Even in her high-heeled sandals, most of the guests were taller than she was, and she felt surrounded by a murmuring sea of black. Jostled by the overflow crowd, she searched the guests for a friendly face. Her godfather had to be somewhere in the library. And Carnegie’s stage manager, Jimmy, had said he was coming. She wanted to ask him about the security tapes, but he was not to be found. Where was he?

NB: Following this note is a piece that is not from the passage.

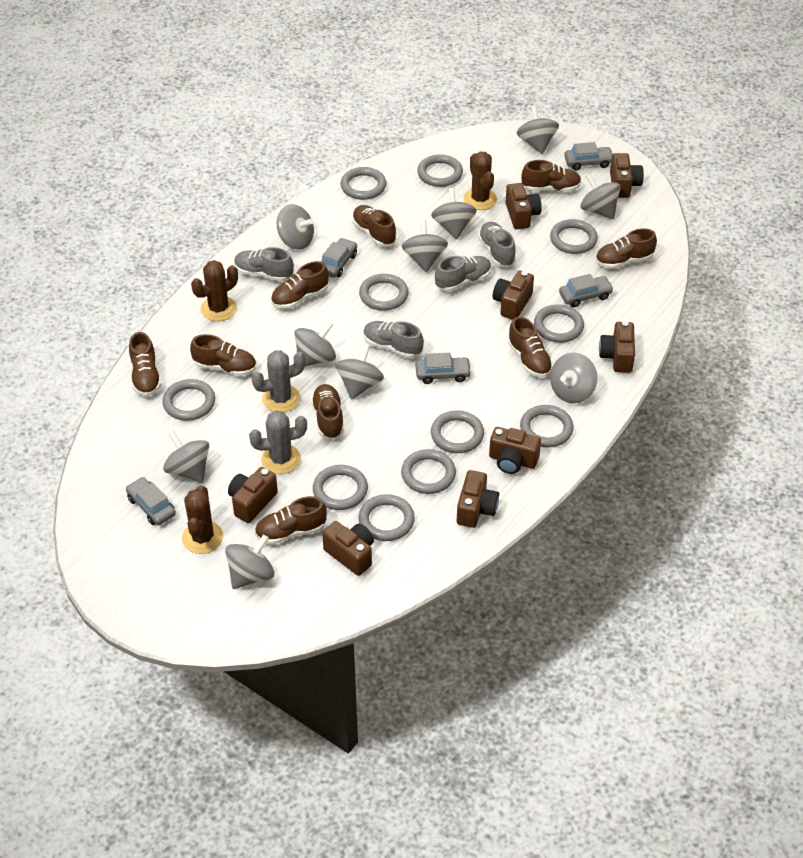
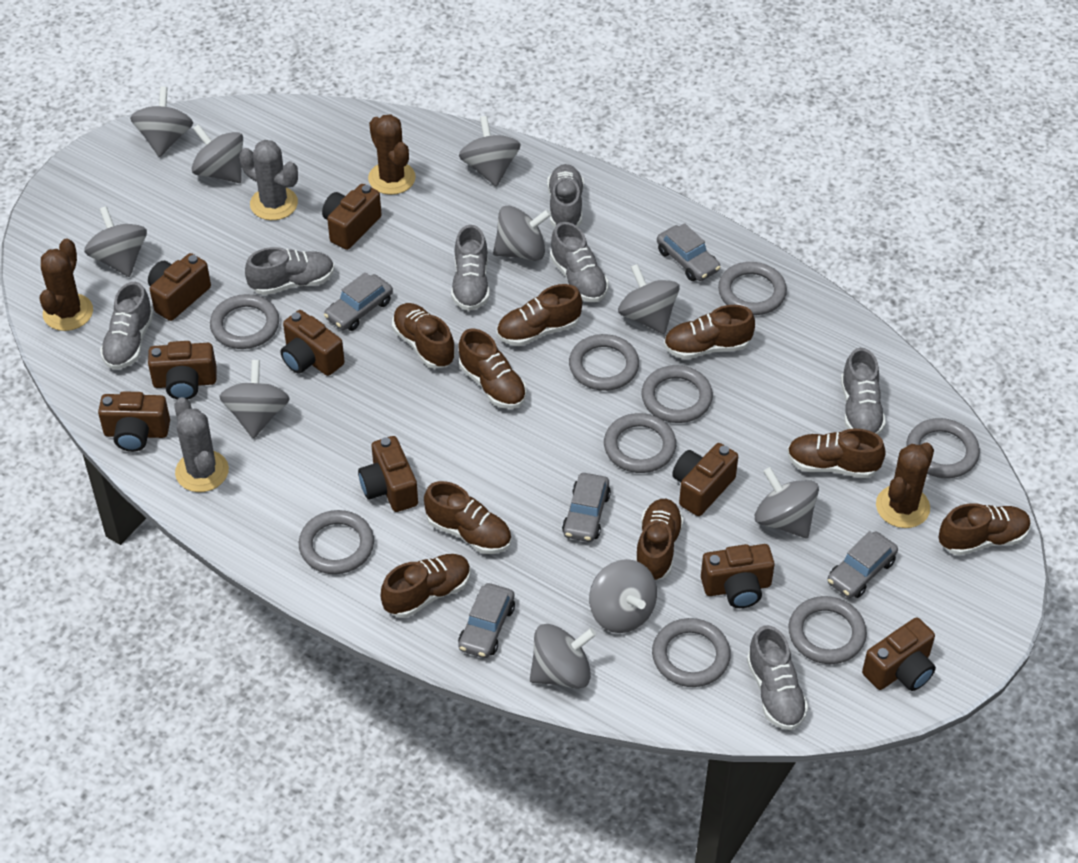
brown camera: 8 -> 9
grey ring: 11 -> 9
grey shoe: 4 -> 7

Stopping to speak with colleagues and friends, she slowly made her way up the small corner staircase into Mr. Morgan’s East Room Library and stopped, as she always did, in the doorway to take in the space. The library was beautiful and intimate, with three tiers of centuries-old tooled leather volumes set on glowing walnut shelves that rose thirty feet into the air. The arched, ornate ceiling was decorated with murals and the signs of the Zodiac, which she’d been told had a personal meaning for J. P. Morgan and eleven of his colleagues. One more mystery.
“The preservation of art and ideas,” murmured Maggie. It was what she always taught her music students. History matters.
“Hi, Lewis,” she smiled at the room’s aging guard standing in the doorway.
“Ms. O’Shea! It’s been too long. Where’ve you been?”
She looked down at her hands. “It’s a long story, Lewis.”
He nodded as if he knew, then gestured toward the right bookcase near the door. “Well, you’re back now, that’s what counts. Remember when I showed you the secret staircase?”